The efficiency tests that they did on the larger EKO in Europe used birch chips dried to 15% moisture.

I've generated about 1000 gallons (20 50 gal garbage bags) of cherry sawdust from a planer dimensioning trim for my house. the wood was drying for about 8 years. Is there a quicker way than your 1/4 paper grocery bag so I could use this up before spring? I'd appreciate anyones responses. I haven't tried anything because I thought it would just blow throw the boiler and make a mess.
 
Give a try the way I burn chips. get a good coal bed and try several shovel fulls. You might have to stir it once or so but I think it should work.
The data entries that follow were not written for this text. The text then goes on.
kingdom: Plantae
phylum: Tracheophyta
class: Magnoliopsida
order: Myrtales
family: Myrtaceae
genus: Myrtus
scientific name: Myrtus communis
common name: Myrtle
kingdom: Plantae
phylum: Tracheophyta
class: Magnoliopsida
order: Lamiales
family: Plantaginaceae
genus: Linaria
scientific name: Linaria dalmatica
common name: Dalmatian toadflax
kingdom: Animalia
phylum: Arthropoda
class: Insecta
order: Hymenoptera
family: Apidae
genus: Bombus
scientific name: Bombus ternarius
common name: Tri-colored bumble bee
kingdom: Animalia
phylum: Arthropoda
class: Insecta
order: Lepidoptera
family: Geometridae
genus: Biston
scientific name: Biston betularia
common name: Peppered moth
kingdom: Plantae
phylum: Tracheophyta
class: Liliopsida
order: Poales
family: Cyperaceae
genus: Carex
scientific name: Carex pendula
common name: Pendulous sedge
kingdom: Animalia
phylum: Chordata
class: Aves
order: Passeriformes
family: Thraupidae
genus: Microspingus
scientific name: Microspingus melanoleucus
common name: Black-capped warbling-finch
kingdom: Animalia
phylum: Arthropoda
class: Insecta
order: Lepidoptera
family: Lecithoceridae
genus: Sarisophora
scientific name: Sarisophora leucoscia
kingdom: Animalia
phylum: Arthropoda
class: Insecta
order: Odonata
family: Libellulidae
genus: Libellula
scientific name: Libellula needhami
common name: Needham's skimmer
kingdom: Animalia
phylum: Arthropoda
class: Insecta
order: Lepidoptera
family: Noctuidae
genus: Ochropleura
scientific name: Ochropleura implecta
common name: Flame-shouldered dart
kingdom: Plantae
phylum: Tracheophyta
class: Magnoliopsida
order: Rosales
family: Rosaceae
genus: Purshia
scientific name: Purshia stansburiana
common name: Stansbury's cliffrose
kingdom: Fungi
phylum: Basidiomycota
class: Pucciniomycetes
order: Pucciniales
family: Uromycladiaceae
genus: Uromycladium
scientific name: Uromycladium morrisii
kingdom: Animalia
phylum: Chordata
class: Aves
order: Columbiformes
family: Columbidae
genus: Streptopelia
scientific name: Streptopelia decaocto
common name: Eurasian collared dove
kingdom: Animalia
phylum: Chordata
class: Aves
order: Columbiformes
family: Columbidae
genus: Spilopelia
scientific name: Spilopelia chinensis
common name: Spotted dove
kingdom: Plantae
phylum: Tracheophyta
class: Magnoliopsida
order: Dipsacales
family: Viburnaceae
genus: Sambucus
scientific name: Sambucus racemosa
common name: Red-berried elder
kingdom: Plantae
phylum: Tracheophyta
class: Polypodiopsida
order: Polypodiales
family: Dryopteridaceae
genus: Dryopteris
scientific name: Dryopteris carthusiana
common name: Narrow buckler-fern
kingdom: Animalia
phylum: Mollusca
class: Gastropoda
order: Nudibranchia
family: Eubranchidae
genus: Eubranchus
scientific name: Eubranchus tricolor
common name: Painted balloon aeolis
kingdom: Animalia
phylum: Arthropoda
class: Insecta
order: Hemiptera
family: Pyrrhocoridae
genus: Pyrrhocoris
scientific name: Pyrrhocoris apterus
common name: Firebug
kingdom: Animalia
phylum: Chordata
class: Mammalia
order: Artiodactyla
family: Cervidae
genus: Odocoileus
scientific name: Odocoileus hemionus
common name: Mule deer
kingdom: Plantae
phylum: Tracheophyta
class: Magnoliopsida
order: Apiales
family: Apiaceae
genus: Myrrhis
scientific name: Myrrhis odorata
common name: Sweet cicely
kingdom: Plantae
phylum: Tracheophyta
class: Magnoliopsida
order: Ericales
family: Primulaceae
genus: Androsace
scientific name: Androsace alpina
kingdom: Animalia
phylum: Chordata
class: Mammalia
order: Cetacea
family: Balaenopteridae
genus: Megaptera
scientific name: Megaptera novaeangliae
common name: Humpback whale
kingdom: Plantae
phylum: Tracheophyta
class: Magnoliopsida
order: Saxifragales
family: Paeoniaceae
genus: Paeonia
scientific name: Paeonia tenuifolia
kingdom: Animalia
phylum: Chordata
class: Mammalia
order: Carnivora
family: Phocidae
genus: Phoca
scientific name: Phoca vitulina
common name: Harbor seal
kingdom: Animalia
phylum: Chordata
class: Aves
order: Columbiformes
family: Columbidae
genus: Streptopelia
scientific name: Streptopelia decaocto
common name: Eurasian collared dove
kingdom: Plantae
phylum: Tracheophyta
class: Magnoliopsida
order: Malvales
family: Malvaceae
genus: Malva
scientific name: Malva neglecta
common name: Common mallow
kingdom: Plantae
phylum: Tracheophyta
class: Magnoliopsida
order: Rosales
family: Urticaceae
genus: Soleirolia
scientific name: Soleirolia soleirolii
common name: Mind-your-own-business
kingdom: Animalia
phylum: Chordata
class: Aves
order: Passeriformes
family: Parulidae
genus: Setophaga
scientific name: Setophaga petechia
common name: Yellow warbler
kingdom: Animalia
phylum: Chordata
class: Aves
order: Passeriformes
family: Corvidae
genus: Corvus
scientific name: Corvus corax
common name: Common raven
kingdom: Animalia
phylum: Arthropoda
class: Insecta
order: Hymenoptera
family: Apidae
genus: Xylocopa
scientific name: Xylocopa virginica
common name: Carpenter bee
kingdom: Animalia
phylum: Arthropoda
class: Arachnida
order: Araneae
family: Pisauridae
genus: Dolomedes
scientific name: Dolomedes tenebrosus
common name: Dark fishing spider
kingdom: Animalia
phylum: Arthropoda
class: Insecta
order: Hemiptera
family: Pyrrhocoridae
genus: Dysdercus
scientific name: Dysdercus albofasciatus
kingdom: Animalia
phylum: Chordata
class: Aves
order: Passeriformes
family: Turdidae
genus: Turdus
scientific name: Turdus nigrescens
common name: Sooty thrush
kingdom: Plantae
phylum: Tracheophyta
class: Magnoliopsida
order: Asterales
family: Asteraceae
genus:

I use the chips if I'm around and at nite I always throw a couple shovel full on top of the wood. Like I said I've burnt a large gravity box full. I estimate about a cord worth.
leaddog
 
Two big reasons small round wood (6" or so) with the bark on, no splits, holds so much moisture and dries slowly is 1) the bark itself on some woods (esp birch, with an oily bark that seals) which impedes drying and 2) moisture moves easily vertically through the length of wood, not laterally or through the width, so most drying takes places from the ends in. By splitting, you greatly enhance the lateral movement by exposing surface area where water moves the least. Also, the shorter the length of splits, the faster the wood will dry.

For those who need wood to dry fast and don't mind extra cutting, like a summer or late summer cut, cut into 4-6" lengths, or so, and drying will be much faster than typical 16-18" lengths.